Some analysts said the rapid adoption of chatbots underscores the usefulness of the technology, noting that it paves the way for a potentially significant revenue stream if firms were to populate the AI assistants with advertisements or charge for access.
“It’s the fastest adoption of basically any consumer technology that we know about,” Ethan Mollick, a professor of management at the University of Pennsylvania who studies AI, told ABC News. “There is a path to making money.”
Arun Sundararajan, a professor of entrepreneurship at New York University, said a delay in uptake from businesses is to be expected for a potentially paradigm-shifting technology like AI.
“It’s true that we haven’t yet seen evidence of significant productivity gains from AI investments, but I’m not surprised,” Sundararajan said. “At the early stages of the rollout of a technology like this, there’s a lot of experimentation and learning.”
“As businesses start to understand how to fundamentally change the way that they work using this technology, that’s when you start to see the big productivity gains,” Sundararajan added.
Other analysts disagreed about the likelihood of profits, pointing in part to the challenge posed by infrastructure costs associated with AI.
For many digital products such as software or smartphone apps, the profitability owes to the relatively low cost of providing the service on a massive scale, Kedrosky said. For instance, the initial cost burden of developing a website is significant, but once completed, a website can reach millions of users with little extra cost.
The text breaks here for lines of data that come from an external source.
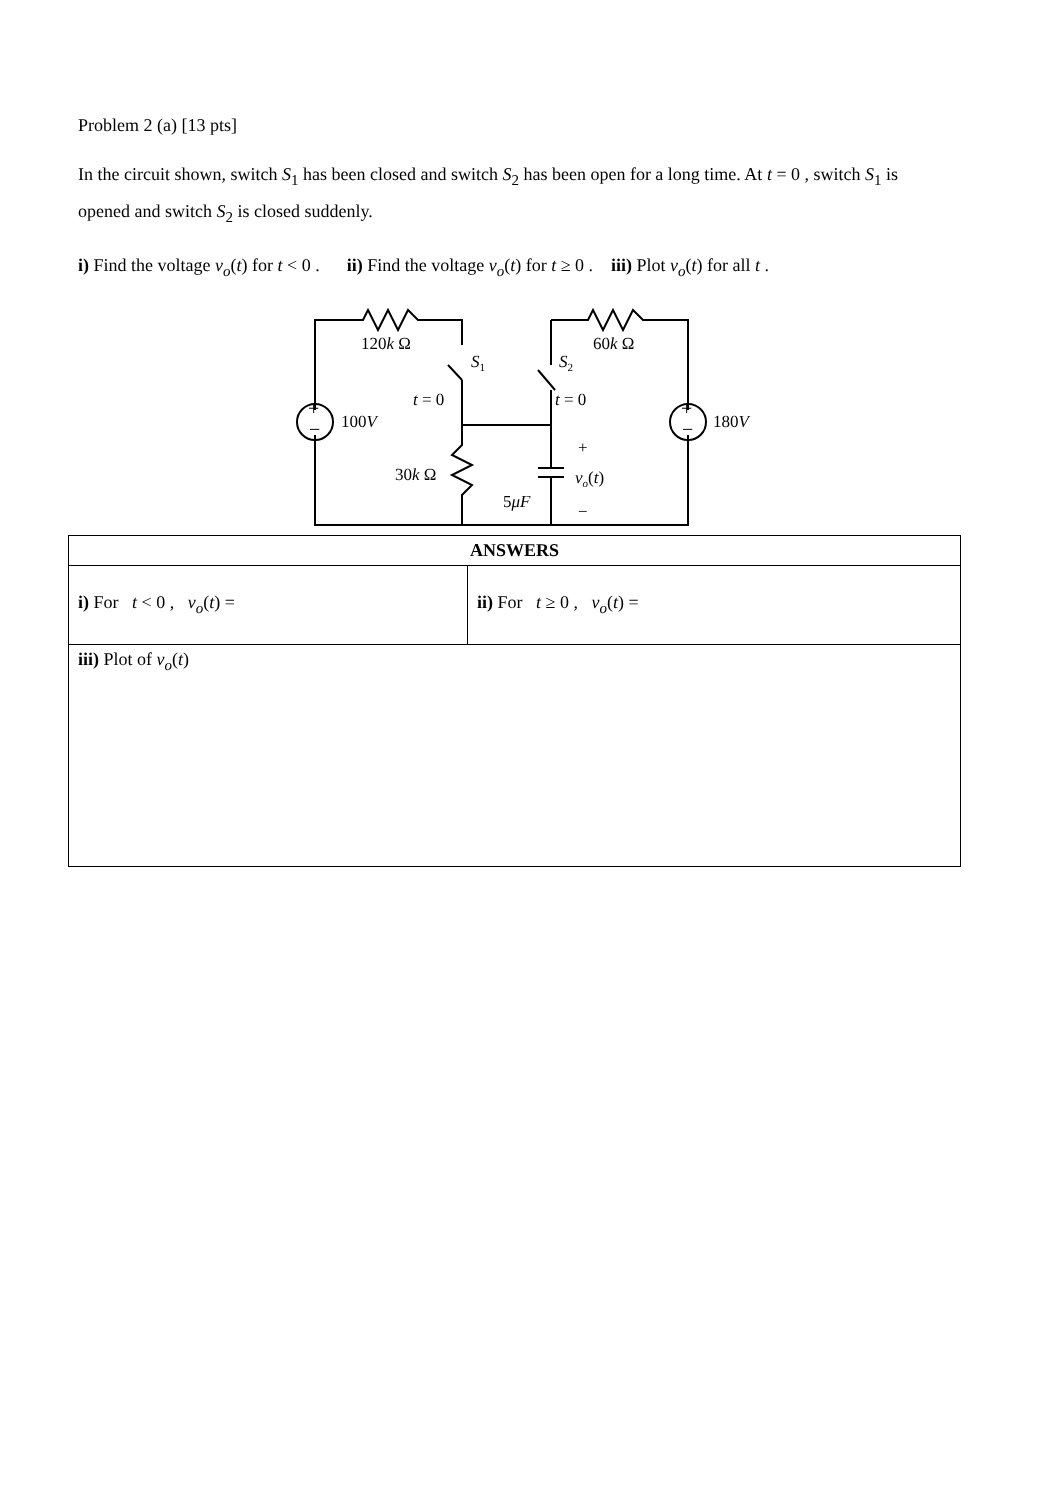Problem 2 (a) [13 pts]
In the circuit shown, switch S<sub>1</sub> has been closed and switch S<sub>2</sub> has been open for a long time. At t = 0 , switch S<sub>1</sub> is opened and switch S<sub>2</sub> is closed suddenly.
i) Find the voltage v<sub>o</sub>(t) for t < 0 . ii) Find the voltage v<sub>o</sub>(t) for t ≥ 0 . iii) Plot v<sub>o</sub>(t) for all t .
120k Ω
60k Ω
S1
S2
t = 0
t = 0
+
−
+
−
100V
180V
+
30k Ω
vo(t)
5μF
−
| ANSWERS | |
| --- | --- |
| i) For t < 0 , v<sub>o</sub> ( t ) = | ii) For t ≥ 0 , v<sub>o</sub> ( t ) = |
| iii) Plot of v<sub>o</sub> ( t ) | |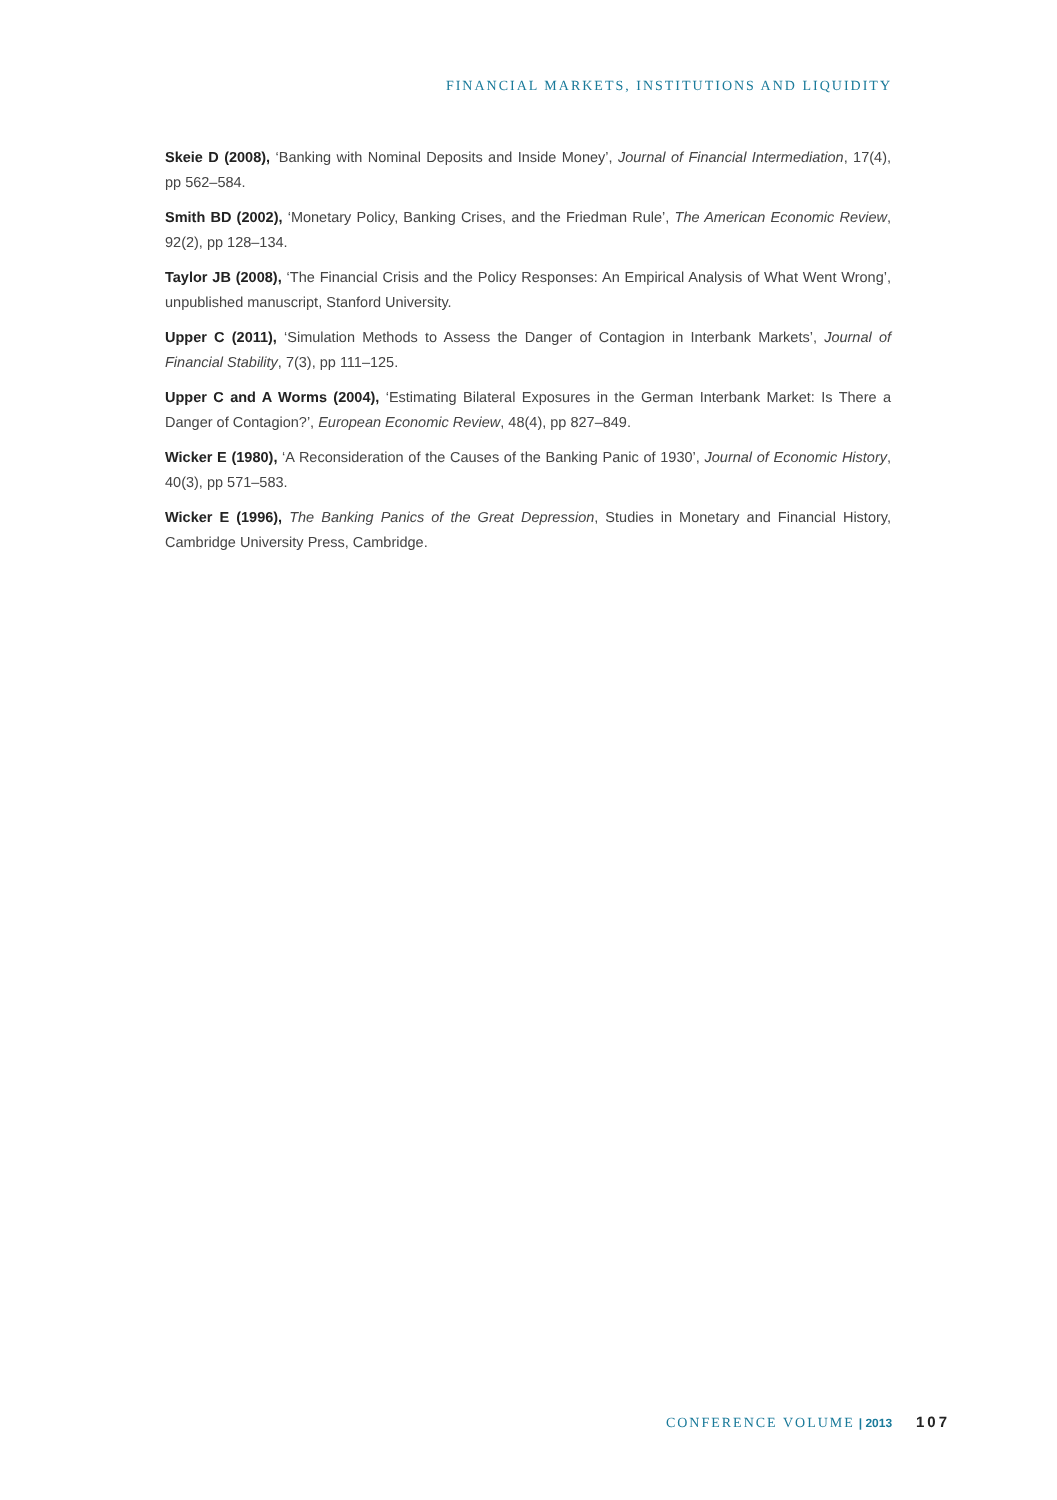FINANCIAL MARKETS, INSTITUTIONS AND LIQUIDITY
Skeie D (2008), ‘Banking with Nominal Deposits and Inside Money’, Journal of Financial Intermediation, 17(4), pp 562–584.
Smith BD (2002), ‘Monetary Policy, Banking Crises, and the Friedman Rule’, The American Economic Review, 92(2), pp 128–134.
Taylor JB (2008), ‘The Financial Crisis and the Policy Responses: An Empirical Analysis of What Went Wrong’, unpublished manuscript, Stanford University.
Upper C (2011), ‘Simulation Methods to Assess the Danger of Contagion in Interbank Markets’, Journal of Financial Stability, 7(3), pp 111–125.
Upper C and A Worms (2004), ‘Estimating Bilateral Exposures in the German Interbank Market: Is There a Danger of Contagion?’, European Economic Review, 48(4), pp 827–849.
Wicker E (1980), ‘A Reconsideration of the Causes of the Banking Panic of 1930’, Journal of Economic History, 40(3), pp 571–583.
Wicker E (1996), The Banking Panics of the Great Depression, Studies in Monetary and Financial History, Cambridge University Press, Cambridge.
CONFERENCE VOLUME | 2013 107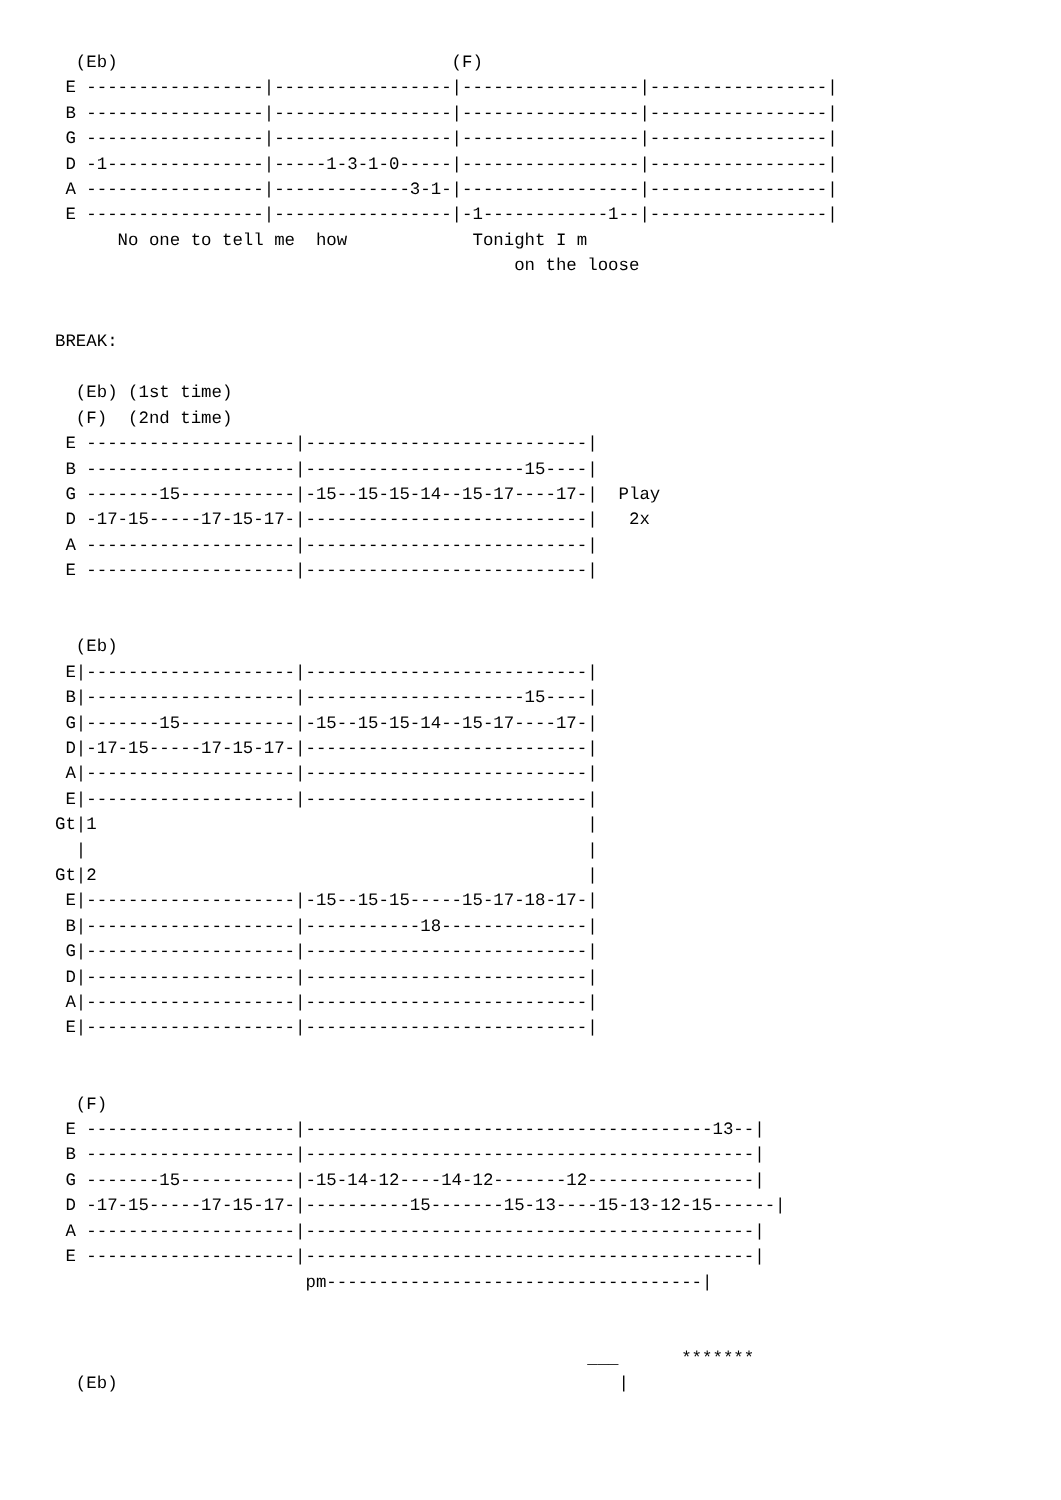(Eb)                                (F)
 E -----------------|-----------------|-----------------|-----------------|
 B -----------------|-----------------|-----------------|-----------------|
 G -----------------|-----------------|-----------------|-----------------|
 D -1---------------|-----1-3-1-0-----|-----------------|-----------------|
 A -----------------|-------------3-1-|-----------------|-----------------|
 E -----------------|-----------------|-1------------1--|-----------------|
      No one to tell me  how            Tonight I m
                                            on the loose


BREAK:

  (Eb) (1st time)
  (F)  (2nd time)
 E --------------------|---------------------------|
 B --------------------|---------------------15----|
 G -------15-----------|-15--15-15-14--15-17----17-|  Play
 D -17-15-----17-15-17-|---------------------------|   2x
 A --------------------|---------------------------|
 E --------------------|---------------------------|


  (Eb)
 E|--------------------|---------------------------|
 B|--------------------|---------------------15----|
 G|-------15-----------|-15--15-15-14--15-17----17-|
 D|-17-15-----17-15-17-|---------------------------|
 A|--------------------|---------------------------|
 E|--------------------|---------------------------|
Gt|1                                               |
  |                                                |
Gt|2                                               |
 E|--------------------|-15--15-15-----15-17-18-17-|
 B|--------------------|-----------18--------------|
 G|--------------------|---------------------------|
 D|--------------------|---------------------------|
 A|--------------------|---------------------------|
 E|--------------------|---------------------------|


  (F)
 E --------------------|---------------------------------------13--|
 B --------------------|-------------------------------------------|
 G -------15-----------|-15-14-12----14-12-------12----------------|
 D -17-15-----17-15-17-|----------15-------15-13----15-13-12-15------|
 A --------------------|-------------------------------------------|
 E --------------------|-------------------------------------------|
                        pm------------------------------------|


                                                   ___      *******
  (Eb)                                                |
For AI, however, the energy and computational costs increase in proportion to a given number of chat prompts or users, meaning the technology lacks such low-cost scalability.
“Every time you prompt an AI model, it eats up costs to maintain and cool servers. Those costs rise with the number of users. That’s a problem,” Kedrosky said.
The scale of investment also places pressure on AI companies to deliver major profits within a limited timeframe, since the current level of financing cannot continue into perpetuity, Andrew Odlyzko, an emeritus University of Minnesota mathematics professor who focuses on financial bubbles, told ABC News.
“The problem is when you talk about investments in data centers in the trillions of dollars and do the basic financial arithmetic of how much revenue you have to bring in to justify that, it gets into figures larger than total revenues of Google,” Odlyzuko said.
To be sure, some analysts said the technology remains in an early stage of its development, making the outcome uncertain.
“We’re in the early innings,” Vasant Dhar, a professor of data science at New York University who believes AI will ultimately deliver significant profit, told ABC News. “It remains to be seen what form it will take.”